The ICC and petitioner agree that the old § 10922(a) (hereinafter referred to as the "old law"; the amended statute is referred to as the "new law") should apply since the Commission's decision was issued prior to the effective date of the 1980 Act. Intervenor Osborn contends that the new law is applicable, citing Bradley v. Richmond School Board, 416 U.S. 696, 94 S.Ct. 2006, 40 L.Ed.2d 476 (1974) (award of attorney's fees), which this circuit has recently interpreted to require the application of a new statute to "cases pending on the date of (its) enactment ... unless manifest injustice would result, or there is a statutory directive or legislative history to the contrary." Corpus v. Estelle, 605 F.2d 175, 180 (5th Cir. 1979) (award of attorney's fees).
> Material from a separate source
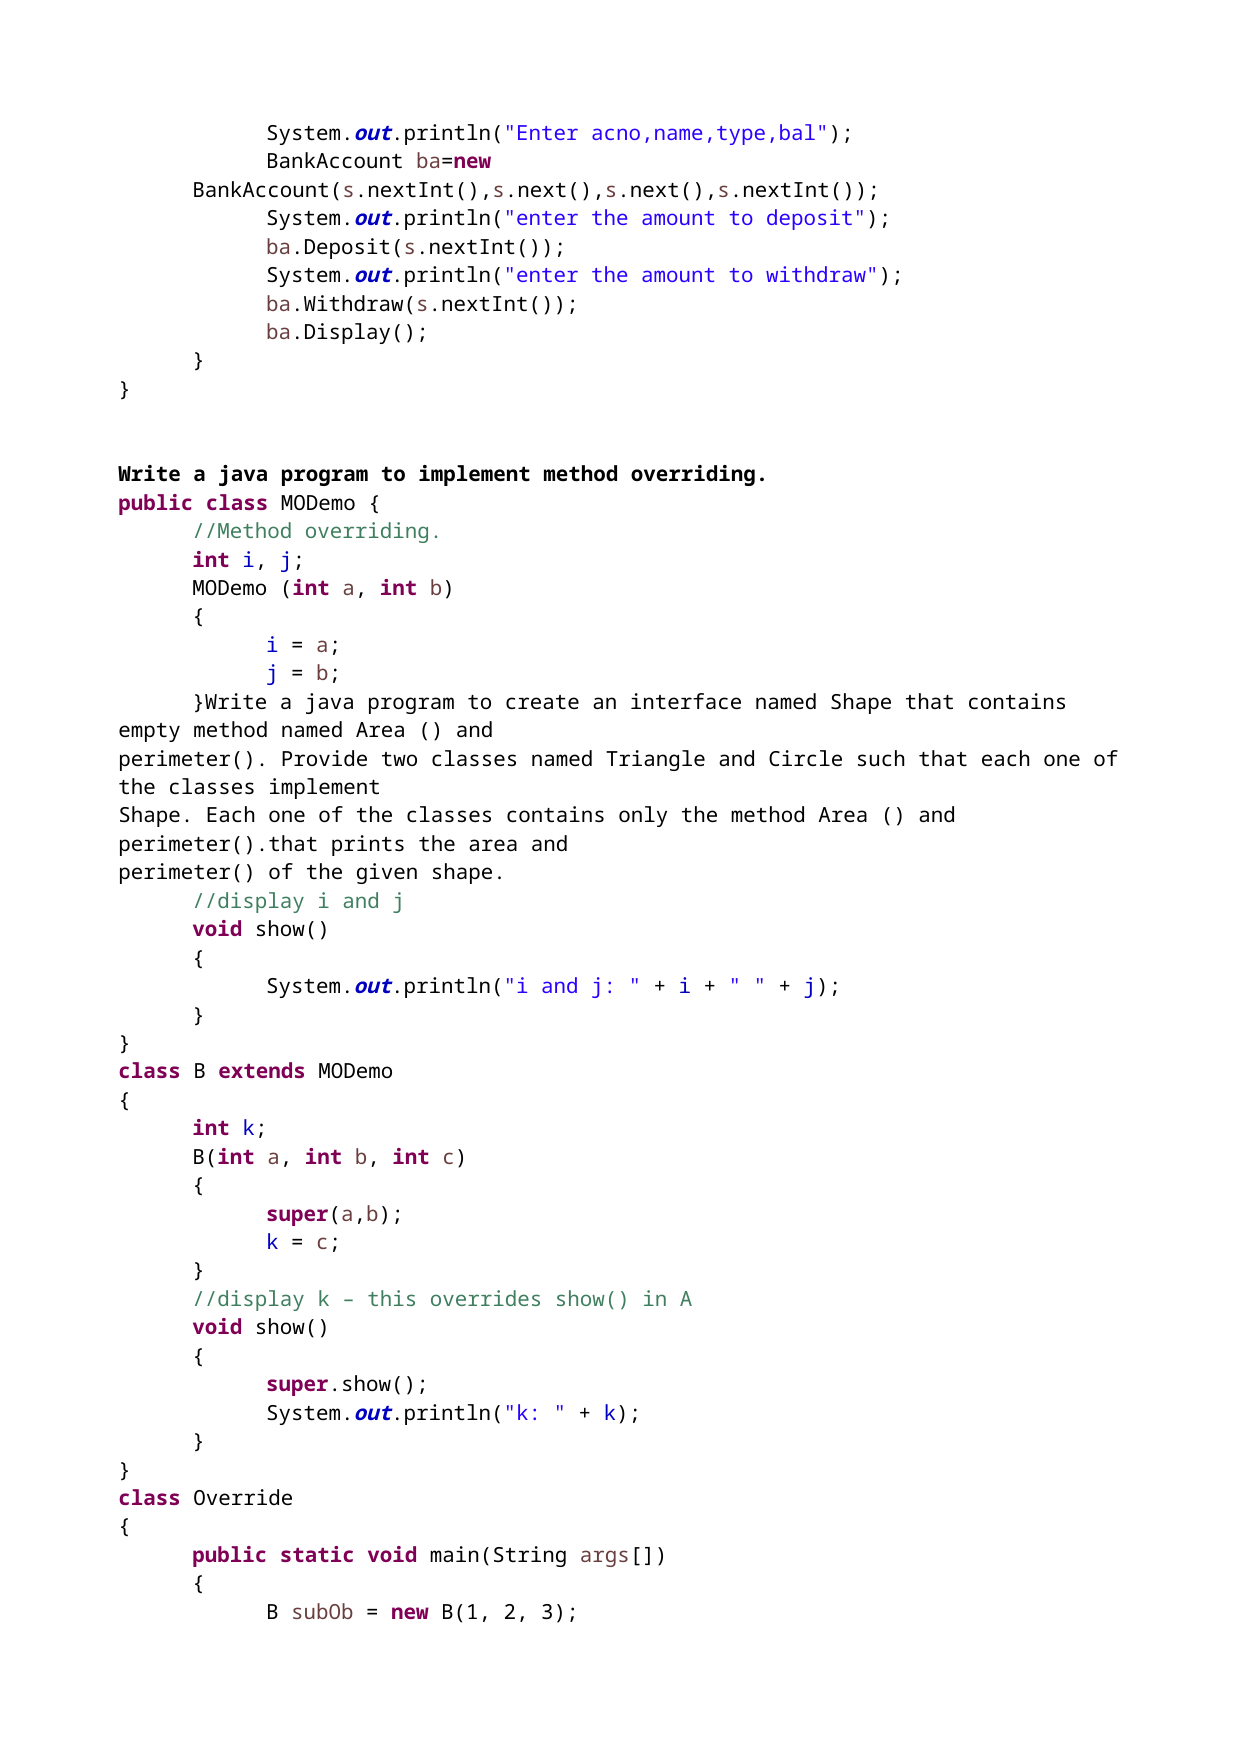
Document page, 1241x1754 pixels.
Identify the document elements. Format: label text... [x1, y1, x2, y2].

We need not discuss the question of manifest injustice, 3 because for the reasons articulated below we hold Congress did not intend appellate courts to apply the Motor Carrier Act of 1980 to matters which, on July 1, 1980, had been decided by the ICC.
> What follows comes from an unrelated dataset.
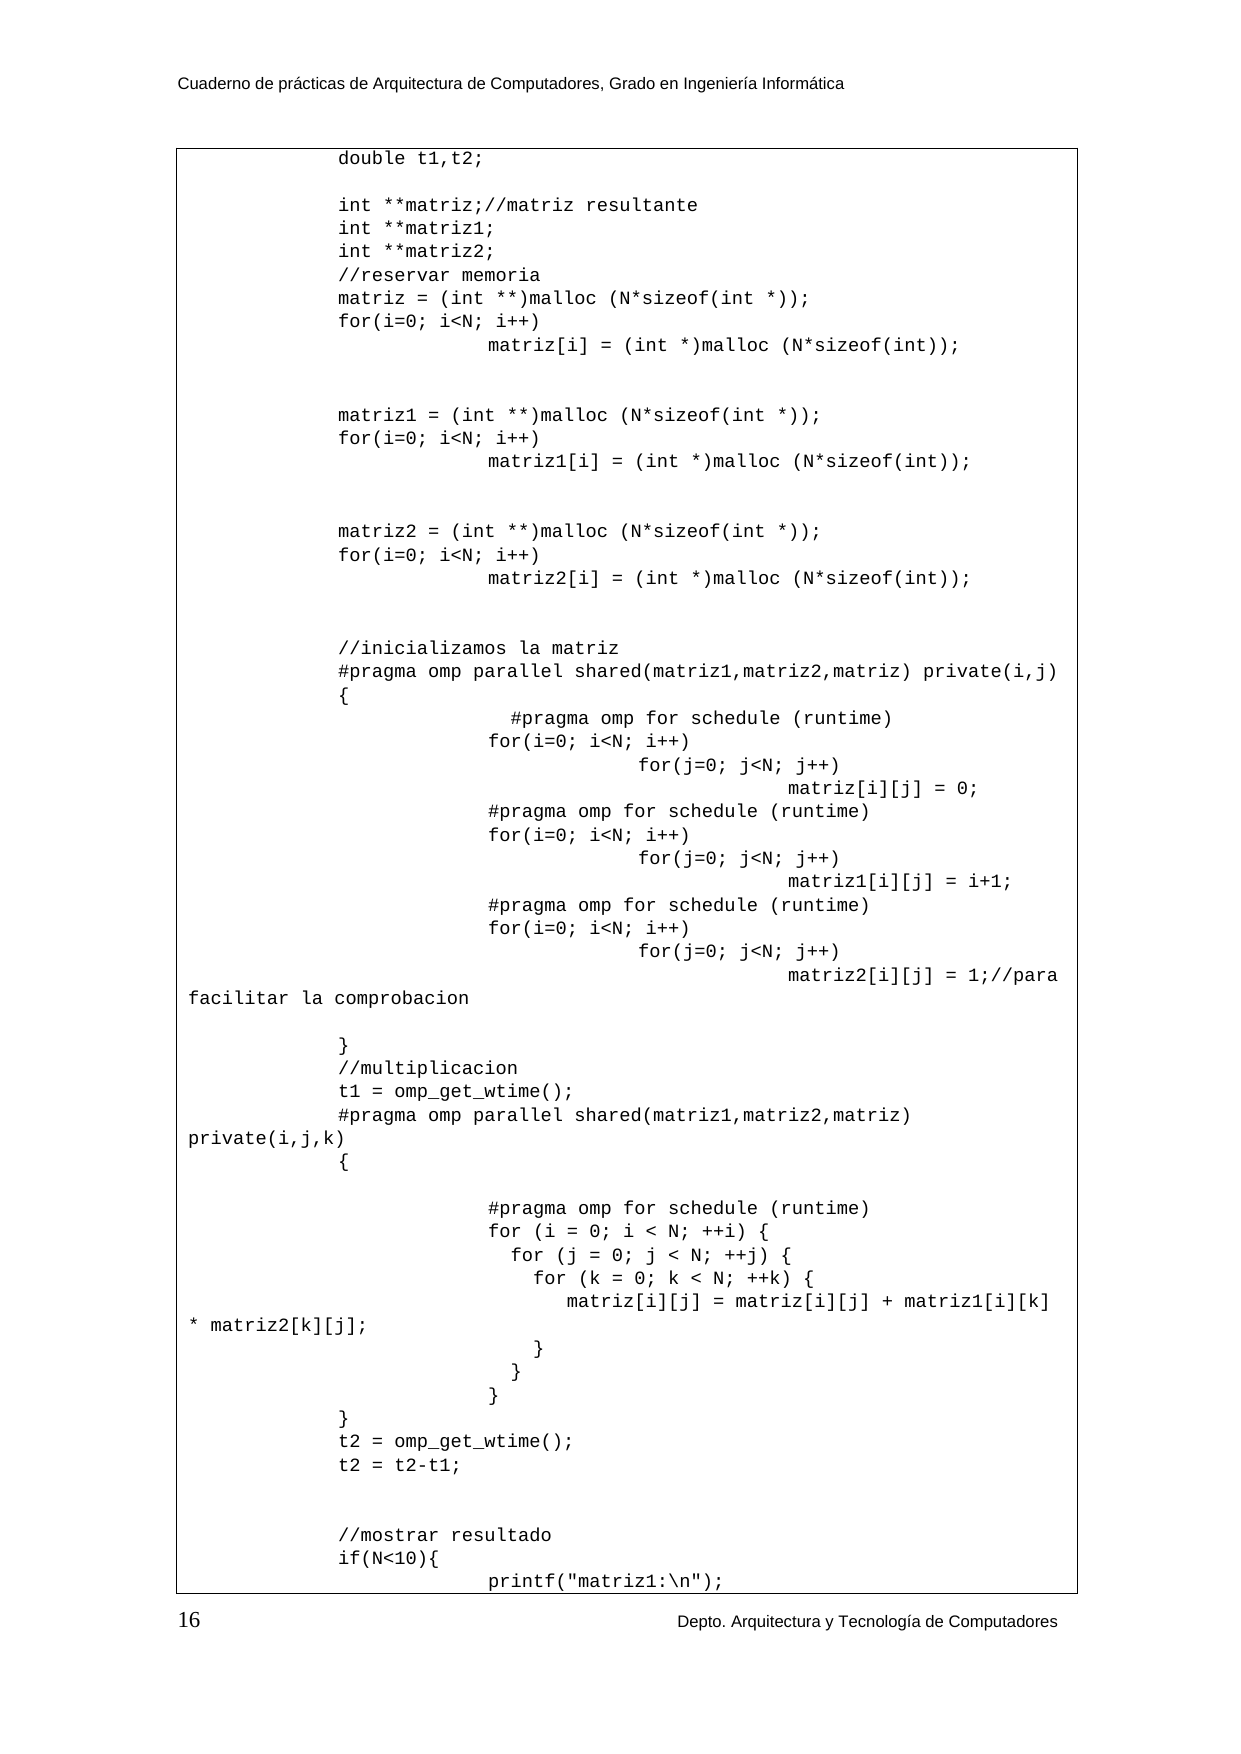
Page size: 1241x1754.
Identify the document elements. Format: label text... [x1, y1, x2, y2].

table_header double t1,t2; int **matriz;//matriz resultante int **matriz1; int **matriz2; //reservar memoria matriz = (int **)malloc (N*sizeof(int *)); for(i=0; i<N; i++) matriz[i] = (int *)malloc (N*sizeof(int)); matriz1 = (int **)malloc (N*sizeof(int *)); for(i=0; i<N; i++) matriz1[i] = (int *)malloc (N*sizeof(int)); matriz2 = (int **)malloc (N*sizeof(int *)); for(i=0; i<N; i++) matriz2[i] = (int *)malloc (N*sizeof(int)); //inicializamos la matriz #pragma omp parallel shared(matriz1,matriz2,matriz) private(i,j) { #pragma omp for schedule (runtime) for(i=0; i<N; i++) for(j=0; j<N; j++) matriz[i][j] = 0; #pragma omp for schedule (runtime) for(i=0; i<N; i++) for(j=0; j<N; j++) matriz1[i][j] = i+1; #pragma omp for schedule (runtime) for(i=0; i<N; i++) for(j=0; j<N; j++) matriz2[i][j] = 1;//para facilitar la comprobacion } //multiplicacion t1 = omp_get_wtime(); #pragma omp parallel shared(matriz1,matriz2,matriz) private(i,j,k) { #pragma omp for schedule (runtime) for (i = 0; i < N; ++i) { for (j = 0; j < N; ++j) { for (k = 0; k < N; ++k) { matriz[i][j] = matriz[i][j] + matriz1[i][k] * matriz2[k][j]; } } } } t2 = omp_get_wtime(); t2 = t2-t1; //mostrar resultado if(N<10){ printf("matriz1:\n"); [177, 149, 1077, 1593]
Under "Congressional Findings" in the note to 49 U.S.C. § 10101, Congress "finds ... that legislative and resulting changes should be implemented with the least amount of disruption to the transportation system consistent with the scope of reforms enacted." The ICC recognized that it would be highly "disruptive" to the industry if all pending cases required new applications, new opportunities for protest, and new preparation by the ICC. 45 Fed.Reg. 45538 (1980). At the same time the ICC implied that but for the "Congressional Finding," Bradley would mandate application of the new law. The ICC's solution, under its interim rules (effective July 3, 1980), which have the force of law, was to apply the old procedural and substantive law to applications pending on July 1, 1980, but to allow an applicant who was eventually denied authority under the old substantive law an opportunity for reconsideration under the new more liberal substantive law. Id. at 45537-38. The final rules subsequently issued apply only to applications filed on or after February 9, 1981, and implicitly preserve the interim rule on applications pending on July 1, 1980, by not addressing the subject. Id. at 86771. 4 Cf. Art Pape Transfer, Inc., Extension, 132 M.C.C. 84 (Sept. 12, 1980) (without mentioning the interim rules which control it in an application proceeding, the ICC provides a slightly different test for the applicability of the new law, but the difference is not relevant to our decision). 5

This ICC "pending application rule," which interprets and implements the Motor Carrier Act, indicates that we should apply the old law, at least when the authority has been granted. Were we to apply the new law, we would be compelled to remand almost all cases, a result contrary to the ICC policy with respect to applications pending on July 1, 1980. 6 It would be disruptive for parties before an appellate court to be thrust back to the beginning of the application process. 7 By reviewing the grant of authority under the old law, we are reducing this disruption without violating the intent of the new law. Affirming the grant of authority under the old law avoids the disruption of remand and is not inconsistent with the spirit of the new law which generally aims to establish more liberal standards governing the granting of authority. See 45 Fed.Reg. 45537-38 (the ICC used this same reasoning in adopting its interim rules). When we reverse, the ICC will on remand apply the new law, a result which clearly is not manifestly unjust.